Monsieur le président, monsieur le secrétaire d’État, mes chers collègues, ce traité transatlantique établi entre l’Union européenne et les États-Unis ressemble à un coup de grâce pour le monde agricole.
Il souhaite abaisser, voire supprimer, les barrières tarifaires. Pour le secteur agricole, ce serait tout simplement catastrophique.
Au vu des différences de structures entre les exploitations agricoles européennes – 12 hectares en moyenne – et américaines – 169 hectares en moyenne –, on imagine les conséquences du rapprochement des deux modèles : accélération de la désertification des campagnes, dégradation de l’environnement et de la biodiversité, baisse de la qualité des produits.
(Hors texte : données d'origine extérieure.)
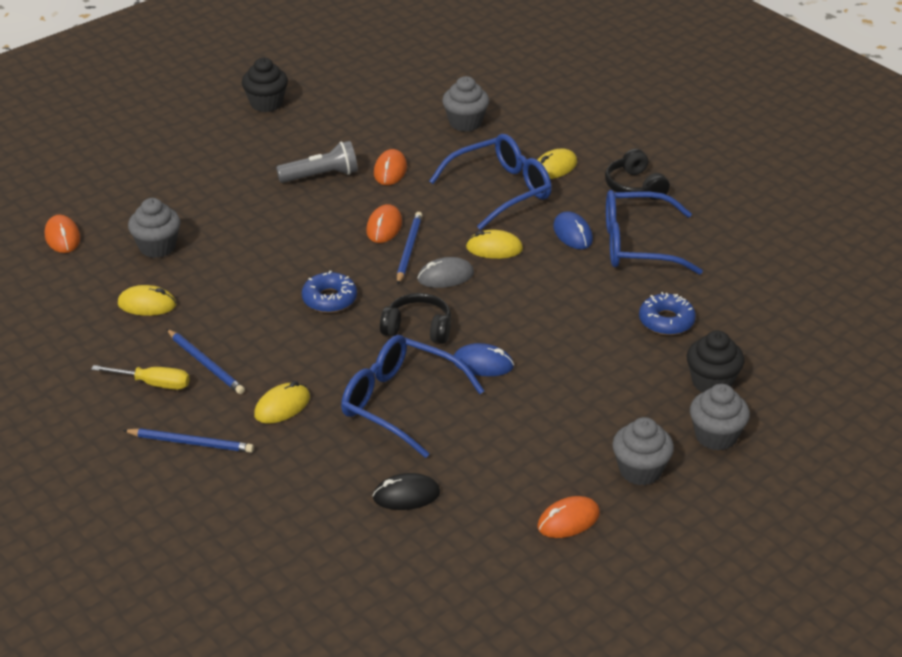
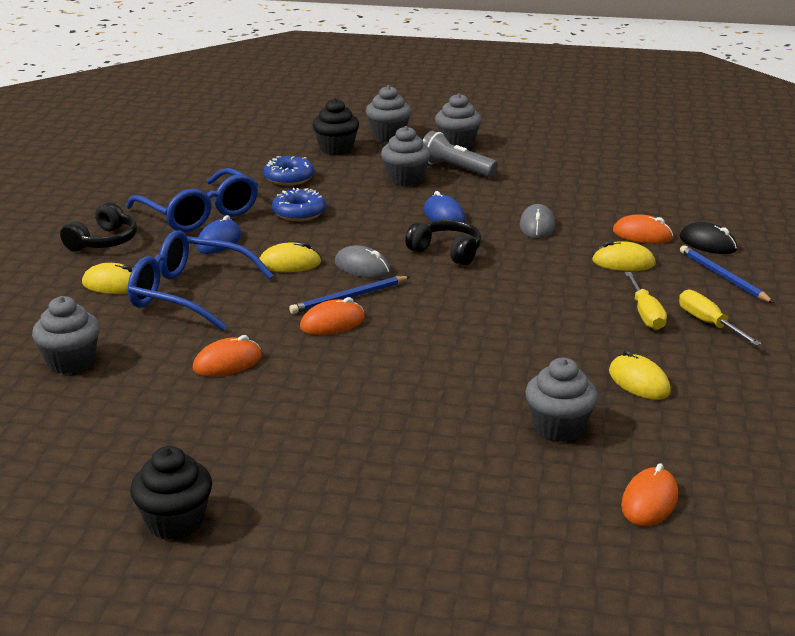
camera: 130 degrees left, 10 degrees down
(205, 363) = (645, 314): blue pencil -> yellow screwdriver
(321, 176) = (291, 397): grey flashlight -> grey flashlight (455, 169)
(329, 299) = (475, 301): blue donut -> blue donut (299, 213)
(399, 403) = (537, 226): blue glasses -> grey mouse
(406, 495) = (610, 192): black mouse -> black mouse (707, 243)
(418, 328) = (446, 252): black headphones -> black headphones turned 150 degrees clockwise
(494, 248) = (290, 263): yellow mouse -> yellow mouse turned 60 degrees counterclockwise
(568, 520) = (536, 147): orange mouse -> orange mouse (642, 235)
(587, 385) = (405, 179): none -> grey cupcake

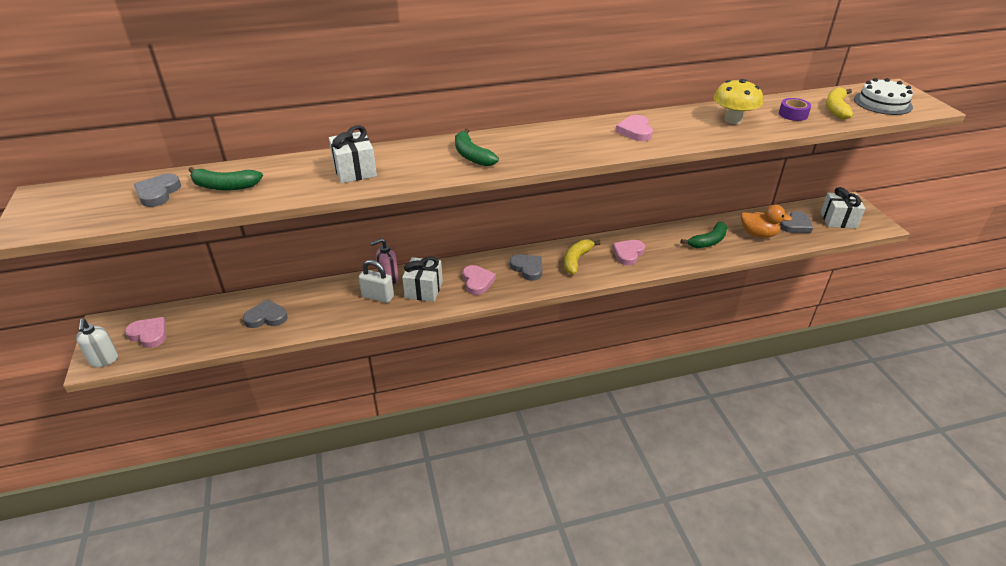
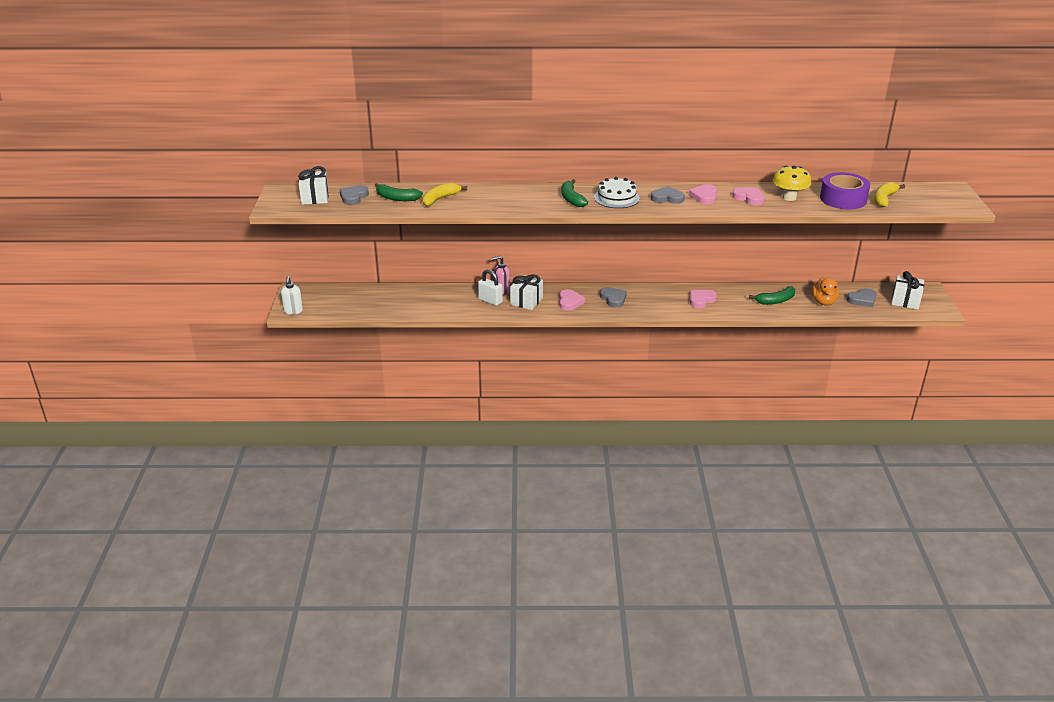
camera: 15 degrees right, 5 degrees down
(149, 334) = (324, 300): pink heart -> pink heart (749, 198)
(266, 317) = (406, 302): grey heart -> grey heart (667, 198)
(355, 171) = (485, 199): white gift -> white gift (315, 198)
(576, 260) = (655, 298): yellow banana -> yellow banana (440, 199)
(758, 234) = (823, 302): orange duck -> orange duck turned 60 degrees clockwise
(793, 114) = (843, 199): purple tape -> purple tape, size x1.98
(882, 103) = (929, 199): white cake -> white cake (616, 198)

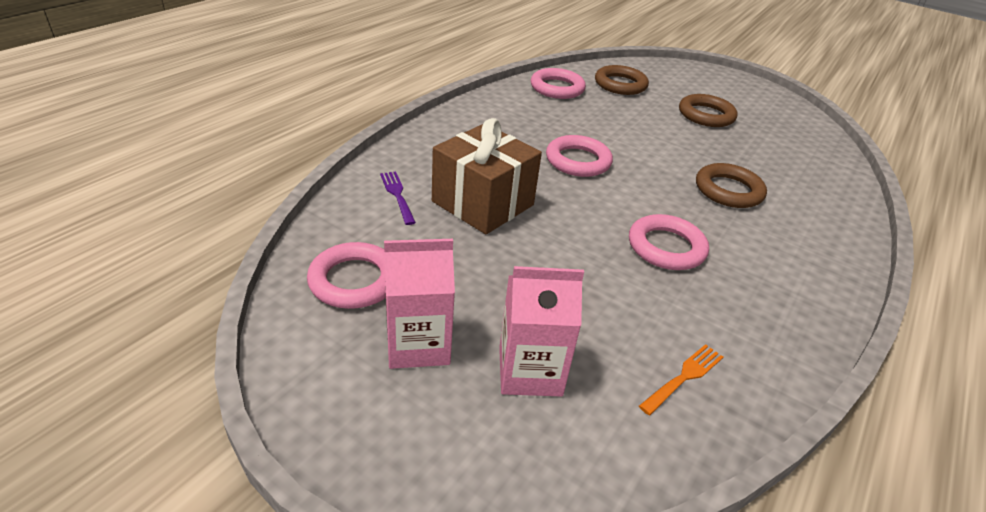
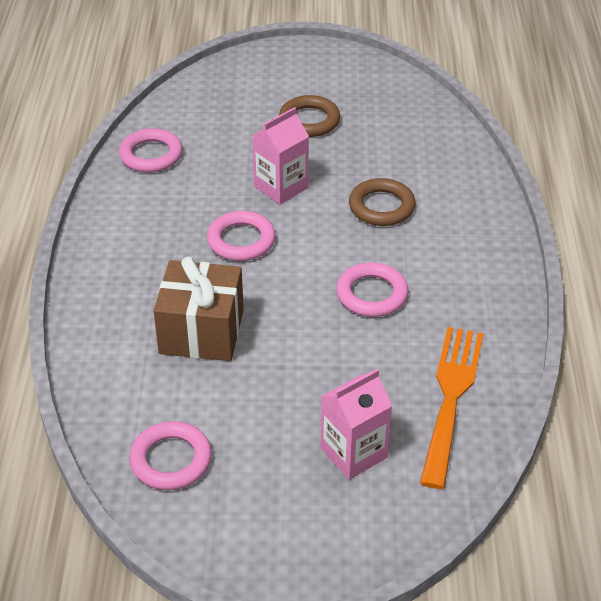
camera: 30 degrees left, 5 degrees up
(397, 195) = (125, 364): purple fork -> none
(418, 344) = (264, 479): pink carton -> pink carton (281, 187)
(620, 84) = (206, 118): brown ring -> none
(684, 377) = (451, 397): orange fork -> orange fork, size x2.19

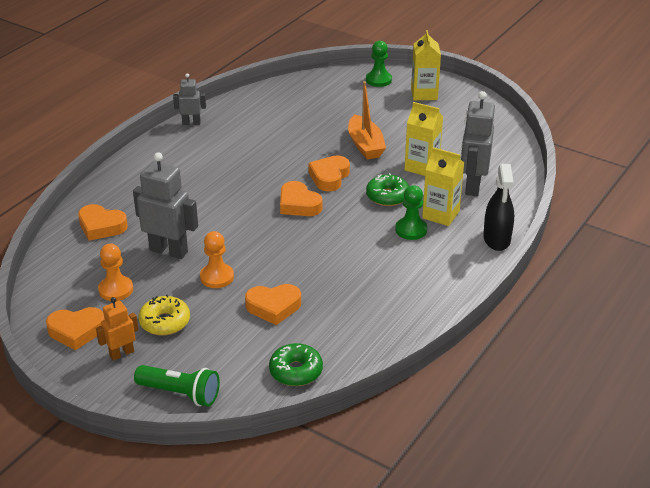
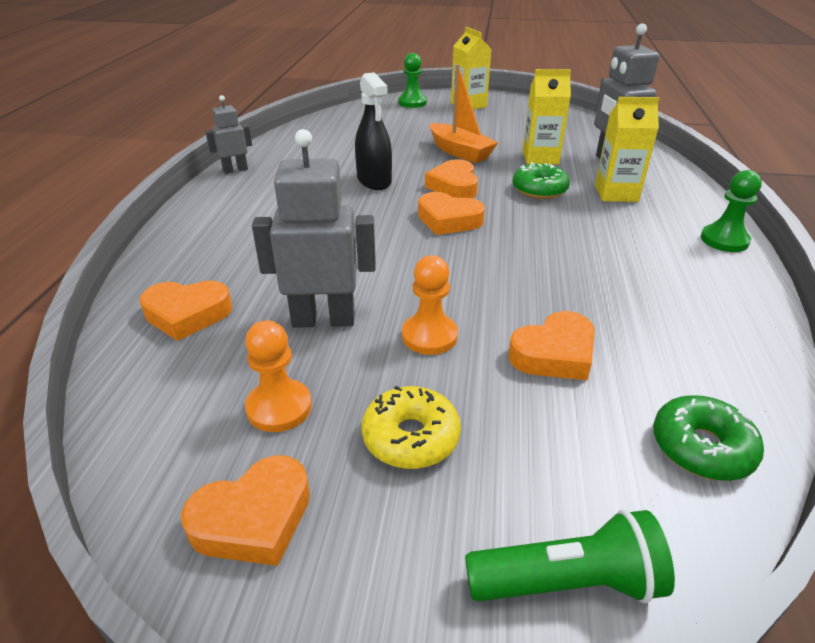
camera: 25 degrees left, 0 degrees up
(121, 353) = (380, 534): orange robot -> none
(411, 230) = (606, 215): green pawn -> green pawn (724, 240)
(496, 239) = (702, 202): black spray bottle -> black spray bottle (374, 181)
Les filières lait, viande et sucre, notamment, qui ont des droits de douane plus importants, seraient à la merci de la production américaine beaucoup plus productive grâce à ses grandes exploitations. Cela parachèverait la nouvelle agriculture mondialiste, ultralibérale, hors sol, coupée de toute racine. Le paysan devient un simple exploitant obéissant à deux urgences : la productivité et la rentabilité. Nous avons perdu de vue l’essentiel, que le philosophe Pierre Rabhi a résumé ainsi : « L’agriculture n’est pas faite pour produire, elle est faite pour nourrir ».
En matière de normes, leur abaissement ou leur suppression, comme le prévoit le traité, seraient dramatiques, car celles-ci sont beaucoup moins protectrices aux États-Unis qu’en Europe. Or, face aux États-Unis, nous ne faisons pas le poids : les normes américaines seront très probablement adoptées, donnant l’avantage aux groupes industriels américains.
Spécificité de ce traité, un mécanisme de règlement des différends entre les multinationales et les États sera basé sur une justice privée nous empêchant de changer nos méthodes agricoles et nos normes alimentaires. Les multinationales américaines auraient tout pouvoir contre la France si une mesure prise était de nature à porter atteinte à leurs profits actuels ou même espérés dans le futur. Il s’agit d’un abandon de souveraineté absolument inimaginable.
Concernant les marchés publics, ceux-ci devront être complètement ouverts à tous les niveaux. Il s’agirait, en réalité, de consolider le degré de libéralisation le plus élevé déjà atteint avec l’impossibilité de réserver les marchés publics français aux groupes français, ce que nous appelons de nos vœux.
George Friedman, spécialiste américain de géostratégie et d’intelligence économique, insiste dans ses travaux sur la nécessité, pour les États-Unis, de mettre en œuvre le Grand Marché Transatlantique, instrument évident de vassalisation de l’Union.
Nous le voyons bien, ce traité est contraire aux intérêts de la France. Il est dangereux pour notre économie, et particulièrement pour notre agriculture.
Le parti communiste a raison de dénoncer le traité transatlantique. Je voterai cette proposition de résolution. Je tiens néanmoins à souligner, mes chers collègues, que ce traité n’est que le fruit de la construction européenne que vous soutenez et appelez de vos vœux depuis trente ans.
À aucun moment, vous ne remettez en cause l’Union européenne. Or, de toute évidence, nous faisons face à une crise structurelle. Sans changements radicaux, notre monde agricole, qui s’effondre, ne se relèvera pas. Il faut le dire et le répéter, si nous ne changeons pas de modèle en profondeur, les mesures prises ressembleront à de la morphine, qui, loin de guérir l’agonisant, ne fait que rendre moins douloureuse sa disparition.